Argument III: Petitioner Chavallo Was Not Provided Effective Assistance of Counsel in the 9th Circuit Court of Appeals.

Defendant argues that appellate counsel was deficient for not meeting with him, reviewing the transcripts of his plea colloquy, and for filing an "Anders" brief stating that there are no viable grounds for relief pursuant to Anders v. California, 386 U.S. 738 (1967), rather than arguing the issues Defendant raises in his present petition.

Pursuant to Penson v. Ohio, 488 U.S. 75, 80 (1988), which Defendant cites in his petition, the Ninth Circuit conducted an independent review of Defendant's case on direct appeal. See ECF No. 154. Consistent with the representation of appellate counsel, the Ninth Circuit found no arguable issue that could be raised on direct appeal. See id. Specifically, the Ninth Circuit held that Defendant waived his appeal rights and their review "discloses no arguable issue as to the validity of the waiver." ECF No. 154. As the U.S. Supreme Court stated in Penson, "[i]t is the obligation of any lawyer—whether privately retained or publicly appointed—not to clog the courts with frivolous motions or appeals." (internal quotations omitted). 488 U.S. at 91 (quoting Polk County v. Dodson, 454 U.S. 312, 323 (1981)). The Court does not find appellate counsel deficient for failing to raise frivolous arguments.

Certificate of Appealability

An appeal of this Order may not be taken unless a circuit justice or judge issues a certificate of appealability (COA). 28 U.S.C. § 2253. The Court may only issue a COA "if the applicant has made a substantial showing of the denial of a constitutional right." Id. The U.S. Supreme Court held that

when the district court denies a habeas petition on procedural grounds without reaching the prisoner's underlying constitutional claim, a COA should issue (and an appeal of the district court's order may be taken) if the prisoner shows, at least, that jurists of reason would find it debatable whether the petition states a valid claim of the denial of a constitutional right, and that jurists of reason would find it debatable whether the district court was correct in its procedural ruling.

Slack v. McDaniel, 529 U.S. 473, 478 (2000).

Defendant has failed to provide reason to believe that any jurist of reason would find that he has stated a valid claim for denial of a constitutional right, or that there is any reason to question the validity of his waiving his right to appeal or otherwise file motions or petitions like the present that attack his conviction and sentence. Therefore, the Court finds no basis to issue a certificate of appealability.

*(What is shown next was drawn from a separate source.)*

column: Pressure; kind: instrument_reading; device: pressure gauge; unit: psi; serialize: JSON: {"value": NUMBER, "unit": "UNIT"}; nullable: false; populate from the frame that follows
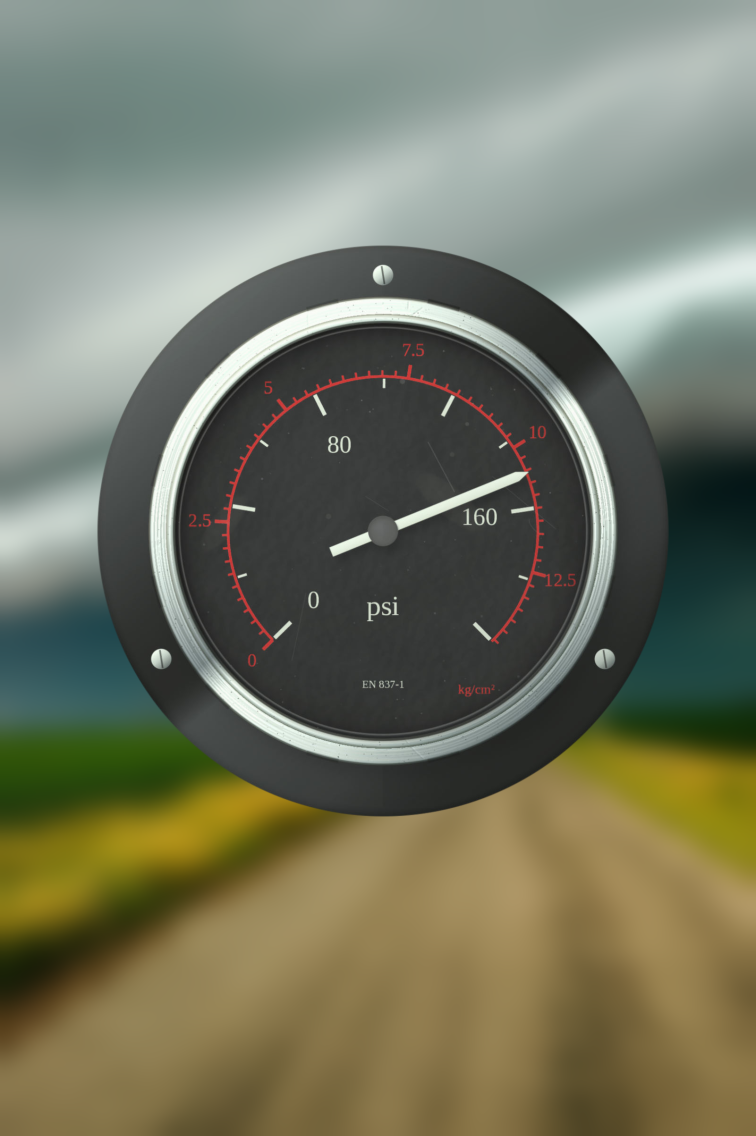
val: {"value": 150, "unit": "psi"}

Accordingly, IT IS HEREBY ORDERED that Defendant's Motion to Vacate, Set Aside, or Correct Sentence under 28 U.S.C. § 2255, ECF No. 158, is DENIED.

The District Court Clerk is directed to enter this Order and provide copies to counsel and pro se Defendant.

FootNotes


1. Over the course of this matter, Defendant has had five different attorneys and has alleged that each of them has provided inadequate counsel in some way.